PGOFuncNames are used as the key to retrieve the Function definition from the MD5 stored in the profile: (1) We use the InstrProfSymtab to map the MD5 to the PGOFuncName. (2) We use another map to find the Function definition using PGOFuncName. With the above two steps, we can find the direct-call target function in the profile.
This assumes the PGOFuncName is consistent through the above steps.
LTO's internalization privatizes many global linkage symbols into internal linkage. And for the internal functions, we prefix the source module name to the PGOFuncName.
An example:
foo.c:
static int foo(); // user specified internal function. int bar(); // internalized int goo(); // remains global
in pgo-gen/pgo-use/vp-annotation time, the PGOFuncName is
foo() --> foo.c:foo bar() --> bar goo() --> goo
in lto optimization, after internalization:
foo() --> ld-temp.o:foo bar() --> ld-temp.o:bar goo() --> goo
So if the indirect-call promotion is call in lto optimizations, we cannot find the target for foo() and bar().
We have to do the indirect-call promotion in combined module as many of the targets are non intra-modules. So we have to work around this. Here are a few solutions that we have thought of:
(1) Perform indirect-call promotion before internalization.
It works but the internalization is tightly couple into the lto framework. The structure is bad.
(2) Rename the internal linkage function physically into PGOFuncName.
This also works. But this might affect the debug.
(3) Record the source module name in linker plugin and use it to reconstruct the PGOFuncName for
internal linage not from internalization. We also need to record the list of the symbol got
internalized (could reuse some maps in lto codegen). ThinLTO is going to use this method.

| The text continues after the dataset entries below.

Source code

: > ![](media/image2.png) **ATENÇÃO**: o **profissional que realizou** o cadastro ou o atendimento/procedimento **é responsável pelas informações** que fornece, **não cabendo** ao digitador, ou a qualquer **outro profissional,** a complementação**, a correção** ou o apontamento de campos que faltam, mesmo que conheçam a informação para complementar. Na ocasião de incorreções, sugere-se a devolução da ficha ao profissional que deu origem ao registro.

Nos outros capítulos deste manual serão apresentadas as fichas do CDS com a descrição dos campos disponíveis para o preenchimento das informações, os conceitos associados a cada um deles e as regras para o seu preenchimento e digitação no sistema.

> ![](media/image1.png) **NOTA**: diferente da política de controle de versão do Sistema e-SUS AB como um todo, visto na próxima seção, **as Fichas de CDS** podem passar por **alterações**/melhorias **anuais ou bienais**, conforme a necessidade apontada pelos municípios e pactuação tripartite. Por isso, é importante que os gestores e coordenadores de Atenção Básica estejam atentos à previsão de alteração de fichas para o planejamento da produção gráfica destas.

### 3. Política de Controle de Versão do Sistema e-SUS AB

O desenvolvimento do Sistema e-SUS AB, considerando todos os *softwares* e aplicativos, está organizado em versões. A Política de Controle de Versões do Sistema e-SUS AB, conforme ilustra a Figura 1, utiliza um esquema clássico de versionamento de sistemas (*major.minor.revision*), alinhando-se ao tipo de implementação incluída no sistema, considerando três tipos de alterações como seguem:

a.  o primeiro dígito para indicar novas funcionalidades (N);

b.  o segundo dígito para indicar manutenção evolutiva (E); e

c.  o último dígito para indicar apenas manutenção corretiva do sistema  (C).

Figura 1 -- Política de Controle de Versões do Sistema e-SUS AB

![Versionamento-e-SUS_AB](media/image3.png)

(4) In profile-use, create a function meta-data if the PGOFuncName is different from its raw name. In LTO optimization, use that name if it's available. Otherwise, just strip off the source module prefix.
I choose (4) over (3) because of its simplicity. It uses more memory than (3). But I don't expect tons of user defined internal functions. If this becomes a real issue, we can switch to (3).
Note this is the issue for both Clang value profile annotaion and llvm value profile annotation. The patch only changes the llvm vaule profiling. If this is acceptable, I will change the Clang one later.